Saat dilakukan pemeriksaan, polisi justru menemukan surat-surat identitas Rusdi terkait keberadaan Kekaisaran Sunda Nusantara. Rusdi bahkan mengaku sebagai jenderal di kekaisaran tersebut.

"Ditemukan berbagai kartu identitas yang dikeluarkan oleh negara Kekaisaran Sunda Nusantara. Saudara RK ini mengaku bagian dari seorang jenderal Kekaisaran Sunda Nusantara dan merupakan bagian anggota Kekaisaran Sunda ini," ungkap Sambodo.

Berbekal kartu identitas itu, Rusdi tidak bersikap kooperatif saat diperiksa petugas.

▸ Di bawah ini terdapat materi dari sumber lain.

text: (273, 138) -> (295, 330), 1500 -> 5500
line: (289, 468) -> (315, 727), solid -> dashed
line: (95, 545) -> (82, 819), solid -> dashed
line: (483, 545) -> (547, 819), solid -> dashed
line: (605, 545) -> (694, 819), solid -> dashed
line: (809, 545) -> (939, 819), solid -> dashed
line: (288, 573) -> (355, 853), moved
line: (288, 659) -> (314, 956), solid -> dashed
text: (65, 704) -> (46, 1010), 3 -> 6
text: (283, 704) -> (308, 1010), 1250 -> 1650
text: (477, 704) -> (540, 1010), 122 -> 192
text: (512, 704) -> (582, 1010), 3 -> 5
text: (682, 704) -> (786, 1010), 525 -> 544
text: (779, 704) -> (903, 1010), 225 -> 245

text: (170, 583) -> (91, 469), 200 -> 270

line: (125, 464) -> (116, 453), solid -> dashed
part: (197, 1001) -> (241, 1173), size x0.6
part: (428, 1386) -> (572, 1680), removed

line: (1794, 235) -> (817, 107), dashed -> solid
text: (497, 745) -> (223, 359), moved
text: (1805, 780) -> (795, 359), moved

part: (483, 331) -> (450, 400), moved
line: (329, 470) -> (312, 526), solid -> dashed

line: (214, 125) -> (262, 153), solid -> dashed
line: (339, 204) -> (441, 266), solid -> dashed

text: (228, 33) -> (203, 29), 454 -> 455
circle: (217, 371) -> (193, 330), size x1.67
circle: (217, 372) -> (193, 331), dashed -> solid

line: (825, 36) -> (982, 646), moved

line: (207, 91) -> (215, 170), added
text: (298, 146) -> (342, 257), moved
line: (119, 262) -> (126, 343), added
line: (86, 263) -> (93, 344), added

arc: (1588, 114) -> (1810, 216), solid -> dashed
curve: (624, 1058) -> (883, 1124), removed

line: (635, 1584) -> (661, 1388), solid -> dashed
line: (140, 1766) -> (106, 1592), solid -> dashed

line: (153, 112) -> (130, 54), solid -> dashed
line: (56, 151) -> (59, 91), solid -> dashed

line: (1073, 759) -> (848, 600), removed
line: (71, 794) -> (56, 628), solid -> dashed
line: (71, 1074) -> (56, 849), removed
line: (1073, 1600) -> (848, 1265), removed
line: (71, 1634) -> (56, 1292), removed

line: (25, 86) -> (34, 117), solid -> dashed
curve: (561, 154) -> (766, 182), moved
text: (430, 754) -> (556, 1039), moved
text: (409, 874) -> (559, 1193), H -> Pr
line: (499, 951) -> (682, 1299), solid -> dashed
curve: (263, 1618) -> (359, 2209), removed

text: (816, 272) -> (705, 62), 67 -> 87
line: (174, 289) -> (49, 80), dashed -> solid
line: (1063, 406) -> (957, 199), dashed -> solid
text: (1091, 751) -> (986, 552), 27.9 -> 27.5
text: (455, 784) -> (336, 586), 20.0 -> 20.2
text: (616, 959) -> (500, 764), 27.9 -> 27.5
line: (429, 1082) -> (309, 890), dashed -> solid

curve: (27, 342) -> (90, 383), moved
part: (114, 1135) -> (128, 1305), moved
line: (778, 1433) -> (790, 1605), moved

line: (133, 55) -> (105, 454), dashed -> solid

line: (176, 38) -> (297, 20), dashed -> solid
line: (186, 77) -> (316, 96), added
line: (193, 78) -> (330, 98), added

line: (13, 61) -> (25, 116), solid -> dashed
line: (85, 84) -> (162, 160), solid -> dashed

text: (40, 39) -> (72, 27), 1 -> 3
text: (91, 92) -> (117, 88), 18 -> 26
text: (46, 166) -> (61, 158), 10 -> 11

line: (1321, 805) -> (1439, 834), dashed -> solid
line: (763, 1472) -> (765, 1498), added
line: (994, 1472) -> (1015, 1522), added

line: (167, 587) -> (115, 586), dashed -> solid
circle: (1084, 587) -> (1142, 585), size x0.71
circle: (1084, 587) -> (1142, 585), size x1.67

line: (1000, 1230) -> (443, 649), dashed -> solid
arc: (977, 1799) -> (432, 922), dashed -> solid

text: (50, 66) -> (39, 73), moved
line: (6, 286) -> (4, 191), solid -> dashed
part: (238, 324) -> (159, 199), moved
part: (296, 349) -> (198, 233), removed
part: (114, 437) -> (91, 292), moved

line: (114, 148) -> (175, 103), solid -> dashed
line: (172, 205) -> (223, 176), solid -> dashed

Pria tersebut bersikeras surat-suratnya itu resmi sehingga tidak layak untuk ditilang.

"Kalau menurut petugas yang menangkap, yang mengamankan, pada saat diperiksa pengemudi ngotot bahwa dia menggunakan STNK dan SIM yang sah menurut Kerajaan Nusantara," sebut Sambodo.

Polisi kini masih menggali keterangan dari Rusdi Karepesina. Sambodo mengatakan pihaknya pun telah berkoordinasi dengan Subdit Keamanan Negara (Kamneg) Ditreskrimum Polda Metro Jaya untuk mendalami asal usul Kekaisaran Sunda Nusantara.

Selain itu, kondisi kejiwaan Rusdi kini akan diperiksa polisi.

"Kita juga akan coba koordinasikan dengan Biddokes untuk kita periksa kejiwaannya. Jangan sampai ada gangguan kejiwaan apakah dia disorientasi atau delusi yang justru nanti akan sangat membahayakan para pemakai jalan lainnya karena bisa berpotensi menyebabkan kecelakaan lalu lintas," terang Sambodo.

Sebelumnya detikcom telah menerima sejumlah foto identitas dari Rusdi. Dari foto-foto tersebut diketahui pangkat Rusdi sebagai Jenderal Muda di Kekaisaran Sunda Empire.

Salah satu foto yang diterima detikcom dari identitas Rusdi adalah keterangan mengenai jabatan militernya. Dalam kartu identitas itu tertera keterangan Imperial Army of The Empire of The Sunda Archipelago atau Tentara Kekaisaran Sunda Nusantara (TKSN).

"Jabatan: Staf Panglima Tinggi TKSN," demikian keterangan dari salah satu identitas milik Rusdi.

Salah satu kartu identitas milik Rusdi lainnya pun menunjukkan gambar bintang dua dari kartu identitas tersebut. Dari kartu itu juga tertera keterangan Alex Ahmad Hadi Ngala sebagai Jenderal Tentara Kekaisaran Sunda Empire.

Selain itu, foto yang didapat lainnya adalah surat izin mengemudi dari Rusdi yang dikeluarkan Kekaisaran Sunda Nusantara. Dari foto yang diterima detikcom, SIM pengemudi tersebut bertulisan 'Negara Kekaisaran Sunda Nusantara'.